結婚式の前日、由希子は昔の恋の思い出の品を捨てに出かけ、事故に遭う。気がついたとき、彼女は19歳の恋にタイムスリップしていた。さらに思い出の曲たちに導かれて、経験したすべての「恋」をたどるうち、高校時代の恋の思い出に立ち止まる……。一方現実の時間では、結婚を約束した恋人が、行方不明になった彼女を懸命に探していた。忘れられない過去の恋と大切な今の恋。彼女が選ぶのは?思い出とともに愛を巡る恋愛小説。

「love history」の感想

私の恋愛・・・過去の恋の思い出・・・あったかな?と思うほど恋愛経験が無いに等しい私にとって、過去の恋を想うことについては何も言えないが、人生においてもしも過去に戻れたら、と考えることはある。

タイムスリップした由希子は、1度目には気が付かなかった新しい視点で過去の恋愛と向き合う。この先どうなるかはわかっている。背伸びをしていたあの頃と違って大人になった今の自分なら、後悔している出来事をやり直すことも出来るはずだ。それなのに、悩みながらも結局は前と同じ道を辿ってしまう。

もしも私が過去に戻れたとしたら・・・やっぱり同じ道を辿ってしまうのかもしれないと思った。やり直したいことはたくさんある。戻りたいと願う時はたくさんある。それでも、いざ過去に戻ったなら、それ以降の経験全てを手放してでもやり直すのかと考えると悩んでしまうだろう。
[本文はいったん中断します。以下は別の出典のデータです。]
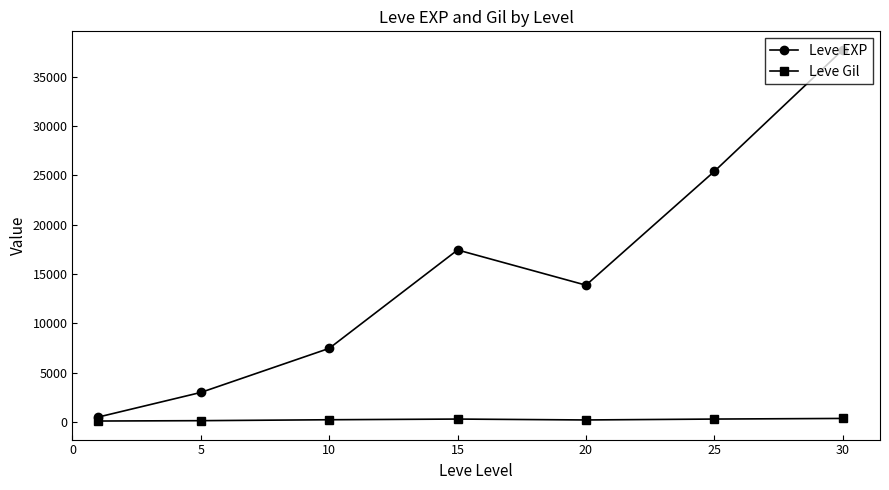

Which series has the largest range (max minus min)?

Leve EXP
作中にもあるが、選ばざるを得なかったように思える選択でも、それを選んだのは自分なのだ。やらなかった、行かなかった、行動しなかったことすらも選択の一つであり、その選択を重ねた上に今の自分があるのだということ。過去を否定することは、今の自分の存在すべてを否定することでもある。過去そのものを変えることよりも、その過程を丸ごと愛することが出来たなら、痛みや悲しみと共に生き抜いてきた自分自身をも愛することが出来るのかもしれない。そう思った。